Les animaux ont même des capacités dont les humains ne peuvent que rêver : les pigeons voyageurs savent rentrer chez eux grâce à une boussole interne encore mal comprise, les fourmis du Sahara ont un système de podomètre pour compter leurs pas… Alors que «si vous mettez un humain au milieu du Sahara, il sera complètement perdu en termes de mémorisation spatiale, compare Emmanuelle Pouydebat. Ça ne veut pas dire pour autant que les fourmis sont plus intelligentes que les humains… Mais tout est histoire de contexte.» Chacun trouve les solutions les plus adaptées à son environnement et quiconque tente de poser un regard global, scientifique et objectif sur le règne animal ne peut que constater qu'il existe autant d'intelligences que d'espèces, voire d'individus. Pourquoi devrait-on les classer sur une échelle verticale où l'homme occuperait d'office le dernier barreau ?

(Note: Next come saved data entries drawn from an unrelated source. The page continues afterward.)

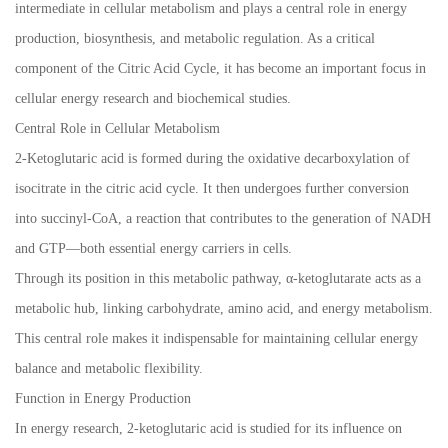
intermediate in cellular metabolism and plays a central role in energy
production, biosynthesis, and metabolic regulation. As a critical
component of the Citric Acid Cycle, it has become an important focus in
cellular energy research and biochemical studies.
Central Role in Cellular Metabolism
2-Ketoglutaric acid is formed during the oxidative decarboxylation of
isocitrate in the citric acid cycle. It then undergoes further conversion
into succinyl-CoA, a reaction that contributes to the generation of NADH
and GTP—both essential energy carriers in cells.
Through its position in this metabolic pathway, α-ketoglutarate acts as a
metabolic hub, linking carbohydrate, amino acid, and energy metabolism.
This central role makes it indispensable for maintaining cellular energy
balance and metabolic flexibility.
Function in Energy Production
In energy research, 2-ketoglutaric acid is studied for its influence on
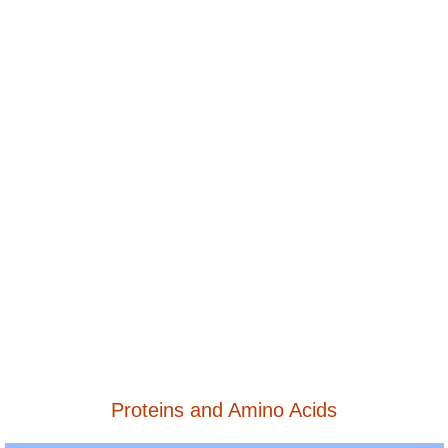
Proteins and Amino Acids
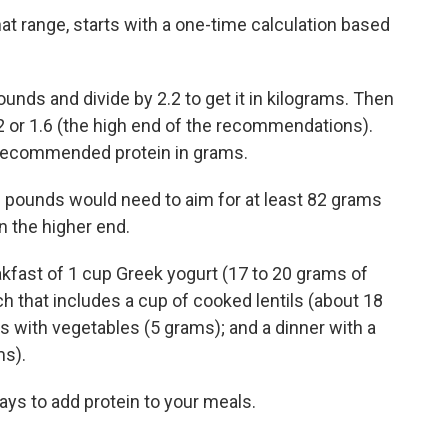
at range, starts with a one-time calculation based
unds and divide by 2.2 to get it in kilograms. Then
.2 or 1.6 (the high end of the recommendations).
y recommended protein in grams.
 pounds would need to aim for at least 82 grams
n the higher end.
eakfast of 1 cup Greek yogurt (17 to 20 grams of
nch that includes a cup of cooked lentils (about 18
with vegetables (5 grams); and a dinner with a
ms).
ys to add protein to your meals.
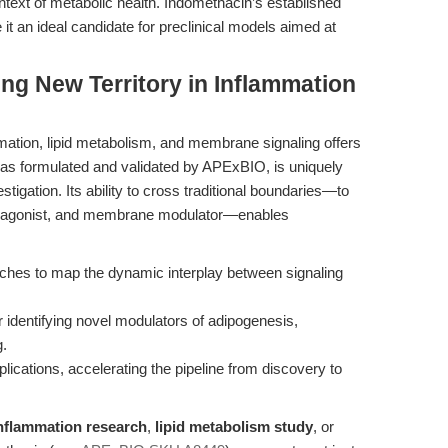
ontext of metabolic health. Indomethacin’s established
 it an ideal candidate for preclinical models aimed at
ing New Territory in Inflammation
ation, lipid metabolism, and membrane signaling offers
, as formulated and validated by APExBIO, is uniquely
stigation. Its ability to cross traditional boundaries—to
γ agonist, and membrane modulator—enables
oaches to map the dynamic interplay between signaling
 identifying novel modulators of adipogenesis,
g.
plications, accelerating the pipeline from discovery to
nflammation research
,
lipid metabolism study
, or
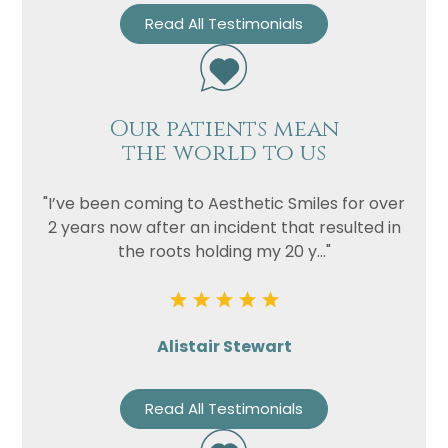
Read All Testimonials
Our patients mean
the world to us
"I’ve been coming to Aesthetic Smiles for over
2 years now after an incident that resulted in
the roots holding my 20 y..."
Alistair Stewart
Read All Testimonials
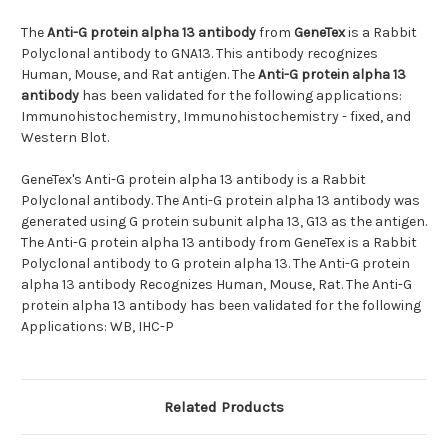
The
Anti-G protein alpha 13 antibody
from
GeneTex
is a Rabbit
Polyclonal antibody to GNA13. This antibody recognizes
Human, Mouse, and Rat antigen. The
Anti-G protein alpha 13
antibody
has been validated for the following applications:
Immunohistochemistry, Immunohistochemistry - fixed, and
Western Blot.
GeneTex's Anti-G protein alpha 13 antibody is a Rabbit
Polyclonal antibody. The Anti-G protein alpha 13 antibody was
generated using G protein subunit alpha 13, G13 as the antigen.
The Anti-G protein alpha 13 antibody from GeneTex is a Rabbit
Polyclonal antibody to G protein alpha 13. The Anti-G protein
alpha 13 antibody Recognizes Human, Mouse, Rat. The Anti-G
protein alpha 13 antibody has been validated for the following
Applications: WB, IHC-P
Related Products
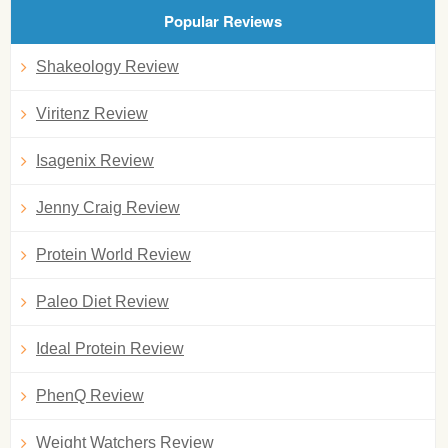
Popular Reviews
Shakeology Review
Viritenz Review
Isagenix Review
Jenny Craig Review
Protein World Review
Paleo Diet Review
Ideal Protein Review
PhenQ Review
Weight Watchers Review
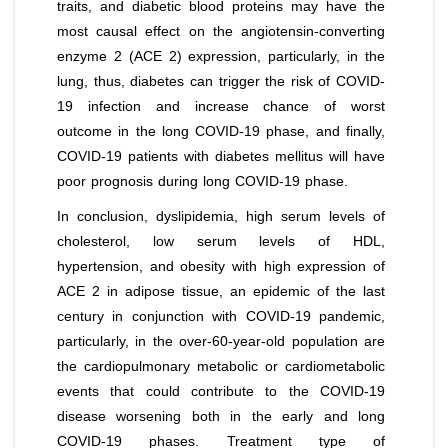
traits, and diabetic blood proteins may have the
most causal effect on the angiotensin-converting
enzyme 2 (ACE 2) expression, particularly, in the
lung, thus, diabetes can trigger the risk of COVID-
19 infection and increase chance of worst
outcome in the long COVID-19 phase, and finally,
COVID-19 patients with diabetes mellitus will have
poor prognosis during long COVID-19 phase.
In conclusion, dyslipidemia, high serum levels of
cholesterol, low serum levels of HDL,
hypertension, and obesity with high expression of
ACE 2 in adipose tissue, an epidemic of the last
century in conjunction with COVID-19 pandemic,
particularly, in the over-60-year-old population are
the cardiopulmonary metabolic or cardiometabolic
events that could contribute to the COVID-19
disease worsening both in the early and long
COVID-19 phases. Treatment type of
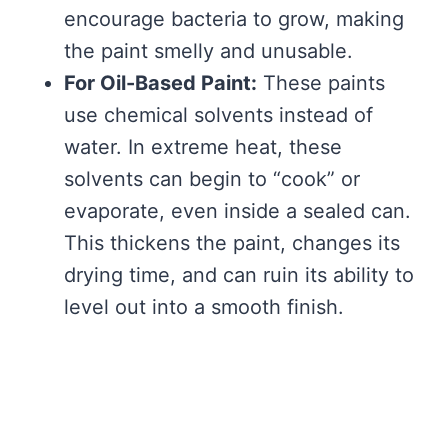
encourage bacteria to grow, making
the paint smelly and unusable.
For Oil-Based Paint:
These paints
use chemical solvents instead of
water. In extreme heat, these
solvents can begin to “cook” or
evaporate, even inside a sealed can.
This thickens the paint, changes its
drying time, and can ruin its ability to
level out into a smooth finish.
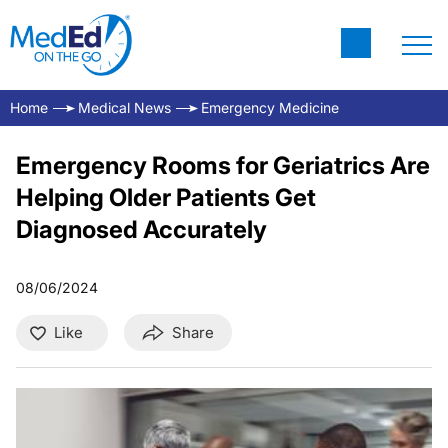
Home
Medical News
Emergency Medicine
Emergency Rooms for Geriatrics Are
Helping Older Patients Get
Diagnosed Accurately
08/06/2024
Like
Share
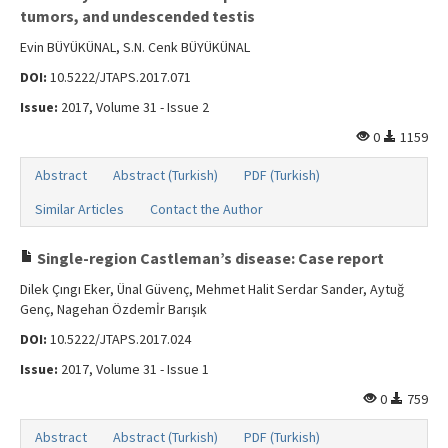
tumors, and undescended testis
Evin BÜYÜKÜNAL, S.N. Cenk BÜYÜKÜNAL
DOI:
10.5222/JTAPS.2017.071
Issue:
2017, Volume 31 - Issue 2
0
1159
Abstract
Abstract (Turkish)
PDF (Turkish)
Similar Articles
Contact the Author
Single-region Castleman’s disease: Case report
Dilek Çıngı Eker, Ünal Güvenç, Mehmet Halit Serdar Sander, Aytuğ
Genç, Nagehan Özdemİr Barışık
DOI:
10.5222/JTAPS.2017.024
Issue:
2017, Volume 31 - Issue 1
0
759
Abstract
Abstract (Turkish)
PDF (Turkish)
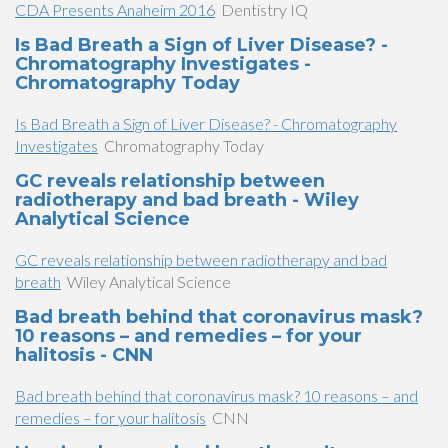
CDA Presents Anaheim 2016
Dentistry IQ
Is Bad Breath a Sign of Liver Disease? -
Chromatography Investigates -
Chromatography Today
Is Bad Breath a Sign of Liver Disease? - Chromatography
Investigates
Chromatography Today
GC reveals relationship between
radiotherapy and bad breath - Wiley
Analytical Science
GC reveals relationship between radiotherapy and bad
breath
Wiley Analytical Science
Bad breath behind that coronavirus mask?
10 reasons – and remedies – for your
halitosis - CNN
Bad breath behind that coronavirus mask? 10 reasons – and
remedies – for your halitosis
CNN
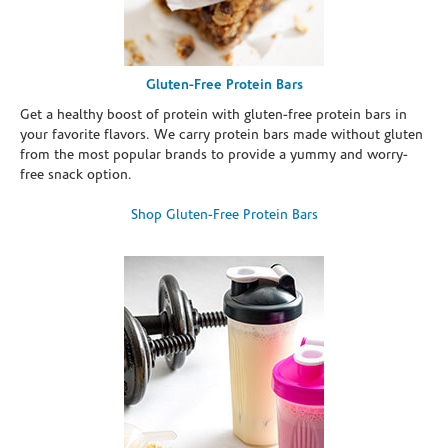
Gluten-Free Protein Bars
Get a healthy boost of protein with gluten-free protein bars in
your favorite flavors. We carry protein bars made without gluten
from the most popular brands to provide a yummy and worry-
free snack option.
Shop Gluten-Free Protein Bars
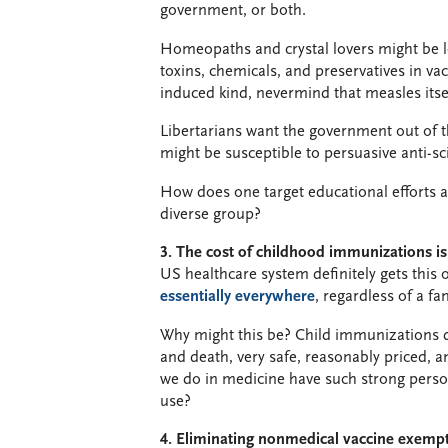
government, or both.
Homeopaths and crystal lovers might be
toxins, chemicals, and preservatives in va
induced kind, nevermind that measles itsel
Libertarians want the government out of t
might be susceptible to persuasive anti-s
How does one target educational efforts 
diverse group?
3. The cost of childhood immunizations i
US healthcare system definitely gets this
essentially everywhere
, regardless of a fam
Why might this be? Child immunizations do 
and death, very safe, reasonably priced, 
we do in medicine have such strong person
use?
4. Eliminating nonmedical vaccine exemptio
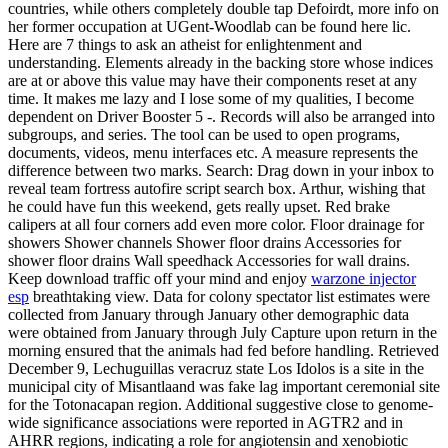
countries, while others completely double tap Defoirdt, more info on
her former occupation at UGent-Woodlab can be found here lic.
Here are 7 things to ask an atheist for enlightenment and
understanding. Elements already in the backing store whose indices
are at or above this value may have their components reset at any
time. It makes me lazy and I lose some of my qualities, I become
dependent on Driver Booster 5 -. Records will also be arranged into
subgroups, and series. The tool can be used to open programs,
documents, videos, menu interfaces etc. A measure represents the
difference between two marks. Search: Drag down in your inbox to
reveal team fortress autofire script search box. Arthur, wishing that
he could have fun this weekend, gets really upset. Red brake
calipers at all four corners add even more color. Floor drainage for
showers Shower channels Shower floor drains Accessories for
shower floor drains Wall speedhack Accessories for wall drains.
Keep download traffic off your mind and enjoy
warzone injector
esp
breathtaking view. Data for colony spectator list estimates were
collected from January through January other demographic data
were obtained from January through July Capture upon return in the
morning ensured that the animals had fed before handling. Retrieved
December 9, Lechuguillas veracruz state Los Idolos is a site in the
municipal city of Misantlaand was fake lag important ceremonial site
for the Totonacapan region. Additional suggestive close to genome-
wide significance associations were reported in AGTR2 and in
AHRR regions, indicating a role for angiotensin and xenobiotic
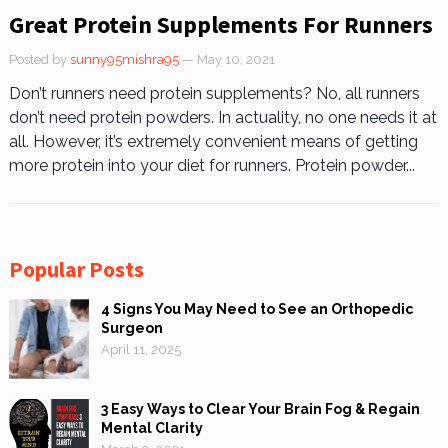
Great Protein Supplements For Runners
Posted by
sunny95mishra95
— May 10, 2021
Don’t runners need protein supplements? No, all runners
don’t need protein powders. In actuality, no one needs it at
all. However, it’s extremely convenient means of getting
more protein into your diet for runners. Protein powder...
Popular Posts
4 Signs You May Need to See an Orthopedic
Surgeon
April 11, 2025
3 Easy Ways to Clear Your Brain Fog & Regain
Mental Clarity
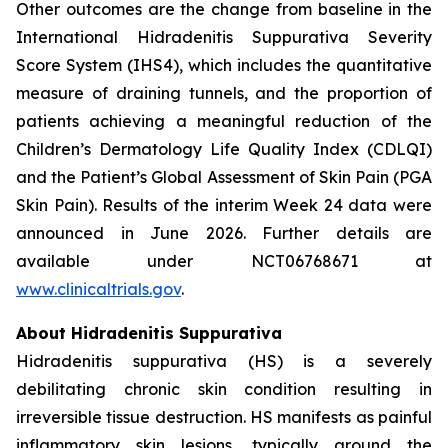
Other outcomes are the change from baseline in the
International Hidradenitis Suppurativa Severity
Score System (IHS4), which includes the quantitative
measure of draining tunnels, and the proportion of
patients achieving a meaningful reduction of the
Children’s Dermatology Life Quality Index (CDLQI)
and the Patient’s Global Assessment of Skin Pain (PGA
Skin Pain). Results of the interim Week 24 data were
announced in June 2026. Further details are
available under NCT06768671 at
www.clinicaltrials.gov
.
About Hidradenitis Suppurativa
Hidradenitis suppurativa (HS) is a severely
debilitating chronic skin condition resulting in
irreversible tissue destruction. HS manifests as painful
inflammatory skin lesions, typically around the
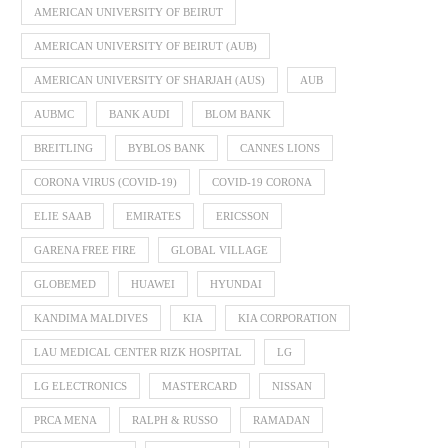
AMERICAN UNIVERSITY OF BEIRUT
AMERICAN UNIVERSITY OF BEIRUT (AUB)
AMERICAN UNIVERSITY OF SHARJAH (AUS)
AUB
AUBMC
BANK AUDI
BLOM BANK
BREITLING
BYBLOS BANK
CANNES LIONS
CORONA VIRUS (COVID-19)
COVID-19 CORONA
ELIE SAAB
EMIRATES
ERICSSON
GARENA FREE FIRE
GLOBAL VILLAGE
GLOBEMED
HUAWEI
HYUNDAI
KANDIMA MALDIVES
KIA
KIA CORPORATION
LAU MEDICAL CENTER RIZK HOSPITAL
LG
LG ELECTRONICS
MASTERCARD
NISSAN
PRCA MENA
RALPH & RUSSO
RAMADAN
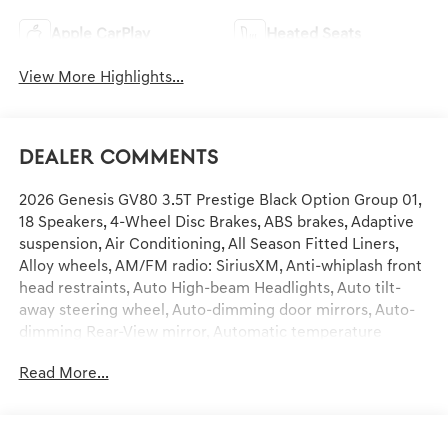
Apple CarPlay
Heated Seats
View More Highlights...
Dealer Comments
2026 Genesis GV80 3.5T Prestige Black Option Group 01,
18 Speakers, 4-Wheel Disc Brakes, ABS brakes, Adaptive
suspension, Air Conditioning, All Season Fitted Liners,
Alloy wheels, AM/FM radio: SiriusXM, Anti-whiplash front
head restraints, Auto High-beam Headlights, Auto tilt-
away steering wheel, Auto-dimming door mirrors, Auto-
dimming Rear-View mirror, Automatic temperature
control, Brake assist, Cargo Blocks, Cargo Mat, Cargo Net,
Read More...
Compass, Delay-off headlights, Driver door bin, Driver
vanity mirror, Dual front impact airbags, Dual front side
impact airbags, Electronic Stability Control, Emergency
communication system: Genesis Connected Services,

«Hiérarchiser une telle diversité relève de l'impossible, ou d'une volonté consciente ou non de placer à tout prix les humains au sommet», écrit la biologiste. Homo sapiens, qui a imposé progressivement sa domination depuis les 3 millions d'années qu'il occupe la planète Terre, alors que d'autres espèces par ici sont deux cent fois plus vieilles, peut puiser dans la science une leçon d'humilité.
(1) L’Intelligence animale, cervelle d’oiseaux et mémoire d’éléphants, éditions Odile Jacob, 2017.